__Task statement__:
Return the records below verbatim, leaving out the pictures.

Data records
---

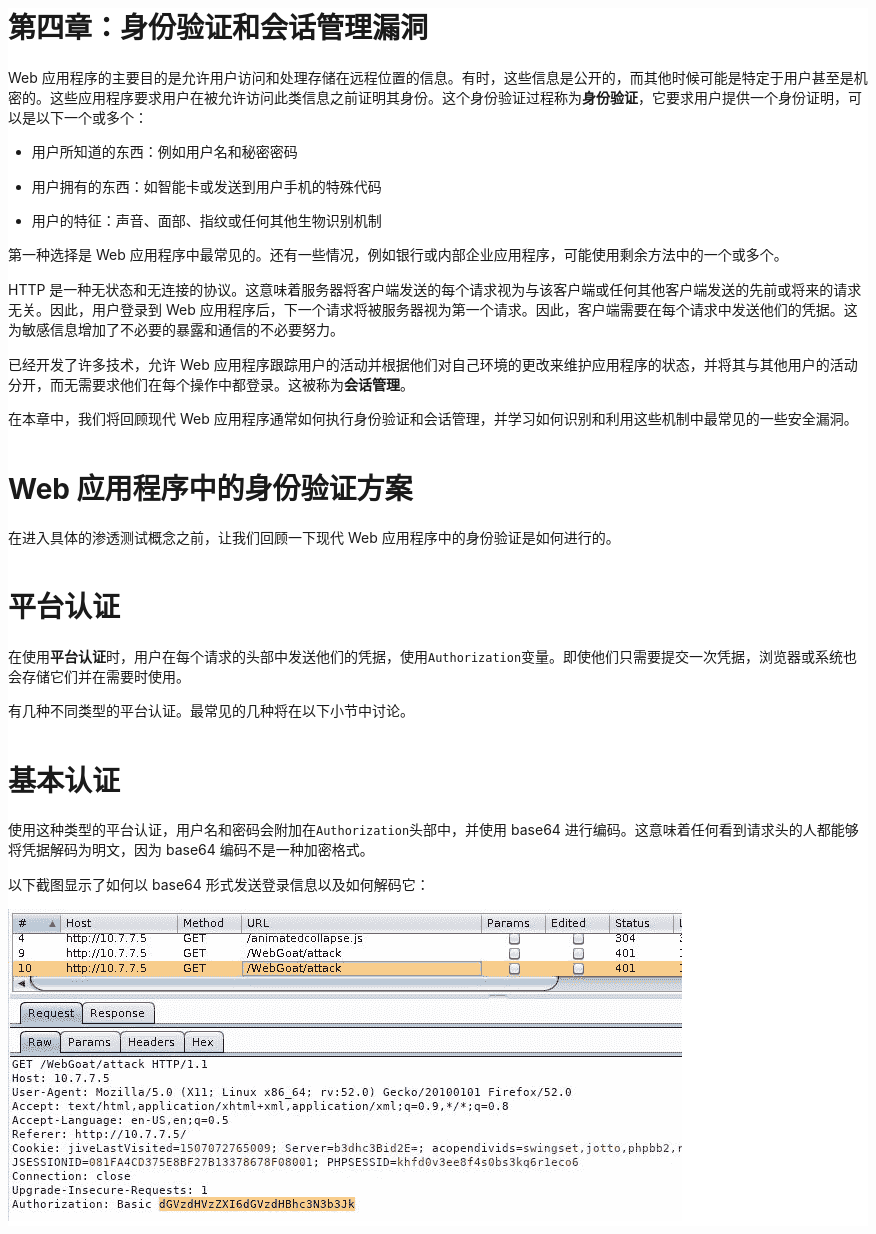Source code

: # 第四章：身份验证和会话管理漏洞

Web 应用程序的主要目的是允许用户访问和处理存储在远程位置的信息。有时，这些信息是公开的，而其他时候可能是特定于用户甚至是机密的。这些应用程序要求用户在被允许访问此类信息之前证明其身份。这个身份验证过程称为**身份验证**，它要求用户提供一个身份证明，可以是以下一个或多个：

+   用户所知道的东西：例如用户名和秘密密码

+   用户拥有的东西：如智能卡或发送到用户手机的特殊代码

+   用户的特征：声音、面部、指纹或任何其他生物识别机制

第一种选择是 Web 应用程序中最常见的。还有一些情况，例如银行或内部企业应用程序，可能使用剩余方法中的一个或多个。

HTTP 是一种无状态和无连接的协议。这意味着服务器将客户端发送的每个请求视为与该客户端或任何其他客户端发送的先前或将来的请求无关。因此，用户登录到 Web 应用程序后，下一个请求将被服务器视为第一个请求。因此，客户端需要在每个请求中发送他们的凭据。这为敏感信息增加了不必要的暴露和通信的不必要努力。

已经开发了许多技术，允许 Web 应用程序跟踪用户的活动并根据他们对自己环境的更改来维护应用程序的状态，并将其与其他用户的活动分开，而无需要求他们在每个操作中都登录。这被称为**会话管理**。

在本章中，我们将回顾现代 Web 应用程序通常如何执行身份验证和会话管理，并学习如何识别和利用这些机制中最常见的一些安全漏洞。

# Web 应用程序中的身份验证方案

在进入具体的渗透测试概念之前，让我们回顾一下现代 Web 应用程序中的身份验证是如何进行的。

# 平台认证

在使用**平台认证**时，用户在每个请求的头部中发送他们的凭据，使用`Authorization`变量。即使他们只需要提交一次凭据，浏览器或系统也会存储它们并在需要时使用。

有几种不同类型的平台认证。最常见的几种将在以下小节中讨论。

# 基本认证

使用这种类型的平台认证，用户名和密码会附加在`Authorization`头部中，并使用 base64 进行编码。这意味着任何看到请求头的人都能够将凭据解码为明文，因为 base64 编码不是一种加密格式。

以下截图显示了如何以 base64 形式发送登录信息以及如何解码它：

![](img/00072.jpeg)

---

__Solution for this problem__:
Source code

: # 第四章：身份验证和会话管理漏洞

Web 应用程序的主要目的是允许用户访问和处理存储在远程位置的信息。有时，这些信息是公开的，而其他时候可能是特定于用户甚至是机密的。这些应用程序要求用户在被允许访问此类信息之前证明其身份。这个身份验证过程称为**身份验证**，它要求用户提供一个身份证明，可以是以下一个或多个：

+   用户所知道的东西：例如用户名和秘密密码

+   用户拥有的东西：如智能卡或发送到用户手机的特殊代码

+   用户的特征：声音、面部、指纹或任何其他生物识别机制

第一种选择是 Web 应用程序中最常见的。还有一些情况，例如银行或内部企业应用程序，可能使用剩余方法中的一个或多个。

HTTP 是一种无状态和无连接的协议。这意味着服务器将客户端发送的每个请求视为与该客户端或任何其他客户端发送的先前或将来的请求无关。因此，用户登录到 Web 应用程序后，下一个请求将被服务器视为第一个请求。因此，客户端需要在每个请求中发送他们的凭据。这为敏感信息增加了不必要的暴露和通信的不必要努力。

已经开发了许多技术，允许 Web 应用程序跟踪用户的活动并根据他们对自己环境的更改来维护应用程序的状态，并将其与其他用户的活动分开，而无需要求他们在每个操作中都登录。这被称为**会话管理**。

在本章中，我们将回顾现代 Web 应用程序通常如何执行身份验证和会话管理，并学习如何识别和利用这些机制中最常见的一些安全漏洞。

# Web 应用程序中的身份验证方案

在进入具体的渗透测试概念之前，让我们回顾一下现代 Web 应用程序中的身份验证是如何进行的。

# 平台认证

在使用**平台认证**时，用户在每个请求的头部中发送他们的凭据，使用`Authorization`变量。即使他们只需要提交一次凭据，浏览器或系统也会存储它们并在需要时使用。

有几种不同类型的平台认证。最常见的几种将在以下小节中讨论。

# 基本认证

使用这种类型的平台认证，用户名和密码会附加在`Authorization`头部中，并使用 base64 进行编码。这意味着任何看到请求头的人都能够将凭据解码为明文，因为 base64 编码不是一种加密格式。

以下截图显示了如何以 base64 形式发送登录信息以及如何解码它：

![](img/00072.jpeg)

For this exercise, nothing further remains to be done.